(Task data)

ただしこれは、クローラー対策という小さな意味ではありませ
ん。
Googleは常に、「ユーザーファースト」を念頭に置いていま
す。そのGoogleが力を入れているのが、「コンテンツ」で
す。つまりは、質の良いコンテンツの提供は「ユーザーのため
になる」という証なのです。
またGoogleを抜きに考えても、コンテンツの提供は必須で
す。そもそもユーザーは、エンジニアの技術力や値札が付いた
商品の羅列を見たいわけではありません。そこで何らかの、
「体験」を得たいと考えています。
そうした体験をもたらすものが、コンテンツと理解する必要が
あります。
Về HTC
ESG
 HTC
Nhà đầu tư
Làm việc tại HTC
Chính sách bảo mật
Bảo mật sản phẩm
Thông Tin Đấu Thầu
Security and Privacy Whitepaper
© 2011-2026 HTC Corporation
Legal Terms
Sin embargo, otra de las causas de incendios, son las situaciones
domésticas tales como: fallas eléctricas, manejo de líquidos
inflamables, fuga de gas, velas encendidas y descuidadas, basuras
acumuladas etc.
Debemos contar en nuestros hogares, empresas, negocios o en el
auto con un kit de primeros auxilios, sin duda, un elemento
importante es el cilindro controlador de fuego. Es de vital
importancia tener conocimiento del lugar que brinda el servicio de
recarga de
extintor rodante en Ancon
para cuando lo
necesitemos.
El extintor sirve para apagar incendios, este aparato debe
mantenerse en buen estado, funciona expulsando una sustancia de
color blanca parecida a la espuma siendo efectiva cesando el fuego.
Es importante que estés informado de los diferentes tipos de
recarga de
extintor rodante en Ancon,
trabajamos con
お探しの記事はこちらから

(End Task data)

* [Exercise requirements]: List each line of the records that contains the word "para".

* [Reply]:
para cuando lo
El extintor sirve para apagar incendios, este aparato debe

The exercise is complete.